• [EXERCISE BRIEF] Although the records contain pictures, only their text should be set down, exactly as written.

--

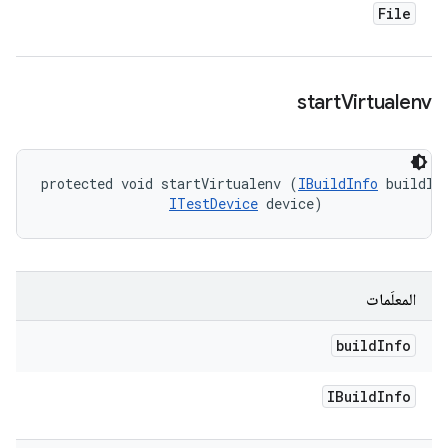
File
start
Virtualenv
protected void startVirtualenv (
IBuildInfo
 buildInf
ITestDevice
 device)
المعلَمات
build
Info
IBuild
Info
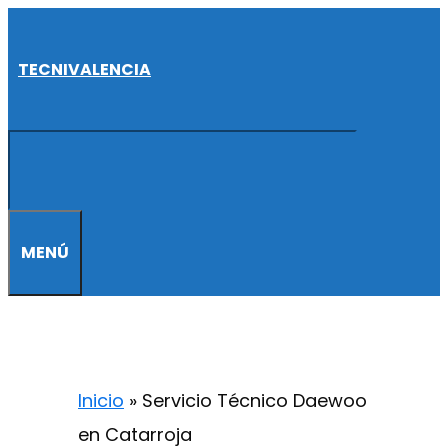
Saltar
al
TECNIVALENCIA
contenido
MENÚ
Inicio
»
Servicio Técnico Daewoo
en Catarroja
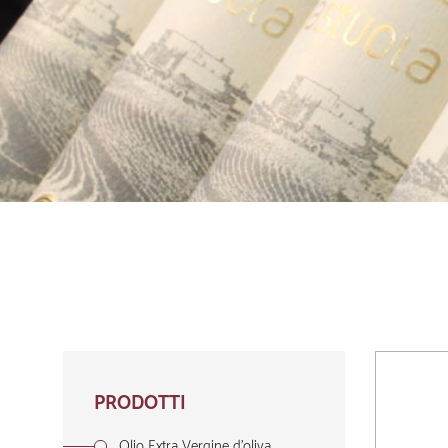
PRODOTTI
Olio Extra Vergine d'oliva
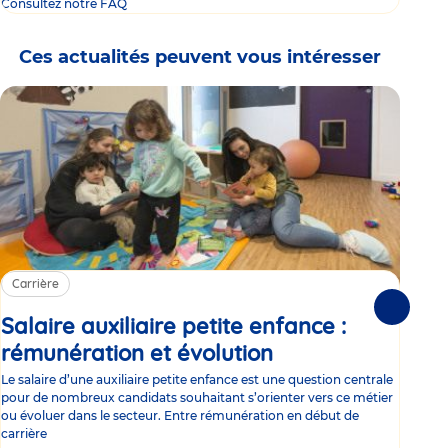
Consultez notre FAQ
Ces actualités peuvent vous intéresser
Carrière
Ca
Suivante
Salaire auxiliaire petite enfance :
Sa
rémunération et évolution
Article
ce
Le salaire d’une auxiliaire petite enfance est une question centrale
Trav
pour de nombreux candidats souhaitant s’orienter vers ce métier
Parm
ou évoluer dans le secteur. Entre rémunération en début de
occu
carrière
de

--

• [COMPLETED TASK]
File
start
Virtualenv
protected void startVirtualenv (
IBuildInfo
 buildInf
ITestDevice
 device)
المعلَمات
build
Info
IBuild
Info
Saltar
al
TECNIVALENCIA
contenido
MENÚ
Inicio
»
Servicio Técnico Daewoo
en Catarroja
PRODOTTI
Olio Extra Vergine d'oliva
Consultez notre FAQ
Ces actualités peuvent vous intéresser
Carrière
Ca
Suivante
Salaire auxiliaire petite enfance :
Sa
rémunération et évolution
Article
ce
Le salaire d’une auxiliaire petite enfance est une question centrale
Trav
pour de nombreux candidats souhaitant s’orienter vers ce métier
Parm
ou évoluer dans le secteur. Entre rémunération en début de
occu
carrière
de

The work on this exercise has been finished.